* WORK REQUEST *
In the material below, find the line that contains "de 10 K Ω et 12 K Ω à 25 °C." and the line that contains "OUR SOCIAL MEDIA", then write out exactly those two lines and everything between them.

* DATA *

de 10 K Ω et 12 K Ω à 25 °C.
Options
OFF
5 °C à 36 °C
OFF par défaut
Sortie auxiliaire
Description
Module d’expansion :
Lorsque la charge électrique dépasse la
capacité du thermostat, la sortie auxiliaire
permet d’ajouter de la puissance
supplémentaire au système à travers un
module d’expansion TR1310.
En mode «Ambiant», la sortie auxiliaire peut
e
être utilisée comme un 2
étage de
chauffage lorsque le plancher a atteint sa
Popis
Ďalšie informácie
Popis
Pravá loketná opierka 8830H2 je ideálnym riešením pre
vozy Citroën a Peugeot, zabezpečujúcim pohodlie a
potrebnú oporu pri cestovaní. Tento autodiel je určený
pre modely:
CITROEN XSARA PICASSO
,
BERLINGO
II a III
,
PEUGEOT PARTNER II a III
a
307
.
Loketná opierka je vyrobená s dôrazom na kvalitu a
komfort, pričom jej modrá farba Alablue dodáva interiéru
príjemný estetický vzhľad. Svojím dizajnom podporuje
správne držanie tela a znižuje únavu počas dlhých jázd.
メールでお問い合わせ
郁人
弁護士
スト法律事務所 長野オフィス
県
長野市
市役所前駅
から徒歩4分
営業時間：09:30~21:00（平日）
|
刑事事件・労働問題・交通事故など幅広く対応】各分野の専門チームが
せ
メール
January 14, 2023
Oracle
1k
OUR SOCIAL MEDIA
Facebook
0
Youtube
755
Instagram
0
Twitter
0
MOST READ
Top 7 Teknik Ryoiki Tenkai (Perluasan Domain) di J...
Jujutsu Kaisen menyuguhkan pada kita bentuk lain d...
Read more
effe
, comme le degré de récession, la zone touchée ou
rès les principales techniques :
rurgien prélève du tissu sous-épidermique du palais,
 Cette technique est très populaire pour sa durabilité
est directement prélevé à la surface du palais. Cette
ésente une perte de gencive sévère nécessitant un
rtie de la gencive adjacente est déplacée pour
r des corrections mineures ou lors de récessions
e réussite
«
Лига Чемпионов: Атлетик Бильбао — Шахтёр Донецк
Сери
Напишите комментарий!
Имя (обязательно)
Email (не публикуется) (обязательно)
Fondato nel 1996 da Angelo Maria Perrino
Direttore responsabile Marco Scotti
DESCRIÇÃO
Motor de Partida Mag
--
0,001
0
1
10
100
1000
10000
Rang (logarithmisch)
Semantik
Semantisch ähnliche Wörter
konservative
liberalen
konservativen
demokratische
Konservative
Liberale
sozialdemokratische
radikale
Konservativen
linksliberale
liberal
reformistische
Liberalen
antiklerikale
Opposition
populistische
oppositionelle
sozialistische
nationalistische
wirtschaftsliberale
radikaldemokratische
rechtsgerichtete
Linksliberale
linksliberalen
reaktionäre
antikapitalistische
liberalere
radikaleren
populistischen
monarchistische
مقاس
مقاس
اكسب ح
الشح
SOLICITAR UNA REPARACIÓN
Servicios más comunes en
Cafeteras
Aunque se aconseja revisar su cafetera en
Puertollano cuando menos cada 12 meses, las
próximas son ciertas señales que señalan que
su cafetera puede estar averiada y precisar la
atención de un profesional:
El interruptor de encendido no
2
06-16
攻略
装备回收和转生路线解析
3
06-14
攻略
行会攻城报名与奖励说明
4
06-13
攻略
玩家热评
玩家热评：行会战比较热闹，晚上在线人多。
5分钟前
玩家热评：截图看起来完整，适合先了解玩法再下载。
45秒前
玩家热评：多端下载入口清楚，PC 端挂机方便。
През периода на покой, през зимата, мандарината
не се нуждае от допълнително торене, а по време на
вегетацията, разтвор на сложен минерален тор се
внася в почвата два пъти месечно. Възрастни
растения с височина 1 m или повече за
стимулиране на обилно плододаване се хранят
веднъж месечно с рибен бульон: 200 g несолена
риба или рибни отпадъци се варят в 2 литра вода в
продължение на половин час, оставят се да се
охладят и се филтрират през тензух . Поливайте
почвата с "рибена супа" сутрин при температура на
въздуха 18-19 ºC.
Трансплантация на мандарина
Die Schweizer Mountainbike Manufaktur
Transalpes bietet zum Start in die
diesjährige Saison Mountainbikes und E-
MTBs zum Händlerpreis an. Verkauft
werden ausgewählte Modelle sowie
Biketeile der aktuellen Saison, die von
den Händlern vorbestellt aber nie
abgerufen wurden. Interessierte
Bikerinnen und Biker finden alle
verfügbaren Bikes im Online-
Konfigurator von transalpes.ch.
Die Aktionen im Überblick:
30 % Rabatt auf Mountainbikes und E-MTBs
--
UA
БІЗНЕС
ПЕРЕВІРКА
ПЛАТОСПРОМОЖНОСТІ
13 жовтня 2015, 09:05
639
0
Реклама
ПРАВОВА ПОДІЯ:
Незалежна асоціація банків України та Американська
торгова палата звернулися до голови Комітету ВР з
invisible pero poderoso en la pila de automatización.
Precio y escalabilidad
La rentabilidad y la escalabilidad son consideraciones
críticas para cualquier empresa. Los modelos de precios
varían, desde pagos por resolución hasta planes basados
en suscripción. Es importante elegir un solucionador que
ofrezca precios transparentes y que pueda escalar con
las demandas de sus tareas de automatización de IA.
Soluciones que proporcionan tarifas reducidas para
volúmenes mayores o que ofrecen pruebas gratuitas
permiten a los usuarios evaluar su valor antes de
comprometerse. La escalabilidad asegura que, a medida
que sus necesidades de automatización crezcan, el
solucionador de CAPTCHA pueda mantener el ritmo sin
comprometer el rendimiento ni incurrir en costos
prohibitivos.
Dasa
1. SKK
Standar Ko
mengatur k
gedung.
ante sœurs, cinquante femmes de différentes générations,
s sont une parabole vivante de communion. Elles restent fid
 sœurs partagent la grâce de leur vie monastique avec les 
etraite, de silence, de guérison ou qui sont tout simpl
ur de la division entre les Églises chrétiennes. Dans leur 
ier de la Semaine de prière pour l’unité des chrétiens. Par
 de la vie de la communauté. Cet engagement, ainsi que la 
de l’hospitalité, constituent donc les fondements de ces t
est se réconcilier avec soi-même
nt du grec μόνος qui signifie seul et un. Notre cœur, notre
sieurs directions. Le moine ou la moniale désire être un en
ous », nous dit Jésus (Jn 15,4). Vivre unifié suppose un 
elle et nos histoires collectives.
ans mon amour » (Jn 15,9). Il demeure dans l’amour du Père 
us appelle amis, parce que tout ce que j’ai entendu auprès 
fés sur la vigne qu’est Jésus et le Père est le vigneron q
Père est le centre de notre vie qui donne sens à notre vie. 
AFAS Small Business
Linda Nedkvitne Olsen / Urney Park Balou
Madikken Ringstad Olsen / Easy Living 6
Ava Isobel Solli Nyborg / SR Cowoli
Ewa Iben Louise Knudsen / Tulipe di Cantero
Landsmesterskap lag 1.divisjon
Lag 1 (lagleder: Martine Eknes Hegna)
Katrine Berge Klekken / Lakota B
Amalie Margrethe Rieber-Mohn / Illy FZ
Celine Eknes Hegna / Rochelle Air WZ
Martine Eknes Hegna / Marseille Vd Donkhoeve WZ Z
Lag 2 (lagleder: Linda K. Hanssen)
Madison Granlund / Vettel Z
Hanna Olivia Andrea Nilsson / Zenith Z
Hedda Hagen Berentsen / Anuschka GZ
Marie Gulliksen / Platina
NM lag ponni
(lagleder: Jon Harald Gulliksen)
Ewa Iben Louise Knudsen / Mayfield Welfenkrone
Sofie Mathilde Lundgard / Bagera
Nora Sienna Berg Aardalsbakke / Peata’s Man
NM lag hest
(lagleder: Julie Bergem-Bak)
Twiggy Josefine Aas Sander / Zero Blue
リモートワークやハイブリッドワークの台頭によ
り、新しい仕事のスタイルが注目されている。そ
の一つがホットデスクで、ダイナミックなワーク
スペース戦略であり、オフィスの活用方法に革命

* RESULT BELOW *
de 10 K Ω et 12 K Ω à 25 °C.
Options
OFF
5 °C à 36 °C
OFF par défaut
Sortie auxiliaire
Description
Module d’expansion :
Lorsque la charge électrique dépasse la
capacité du thermostat, la sortie auxiliaire
permet d’ajouter de la puissance
supplémentaire au système à travers un
module d’expansion TR1310.
En mode «Ambiant», la sortie auxiliaire peut
e
être utilisée comme un 2
étage de
chauffage lorsque le plancher a atteint sa
Popis
Ďalšie informácie
Popis
Pravá loketná opierka 8830H2 je ideálnym riešením pre
vozy Citroën a Peugeot, zabezpečujúcim pohodlie a
potrebnú oporu pri cestovaní. Tento autodiel je určený
pre modely:
CITROEN XSARA PICASSO
,
BERLINGO
II a III
,
PEUGEOT PARTNER II a III
a
307
.
Loketná opierka je vyrobená s dôrazom na kvalitu a
komfort, pričom jej modrá farba Alablue dodáva interiéru
príjemný estetický vzhľad. Svojím dizajnom podporuje
správne držanie tela a znižuje únavu počas dlhých jázd.
メールでお問い合わせ
郁人
弁護士
スト法律事務所 長野オフィス
県
長野市
市役所前駅
から徒歩4分
営業時間：09:30~21:00（平日）
|
刑事事件・労働問題・交通事故など幅広く対応】各分野の専門チームが
せ
メール
January 14, 2023
Oracle
1k
OUR SOCIAL MEDIA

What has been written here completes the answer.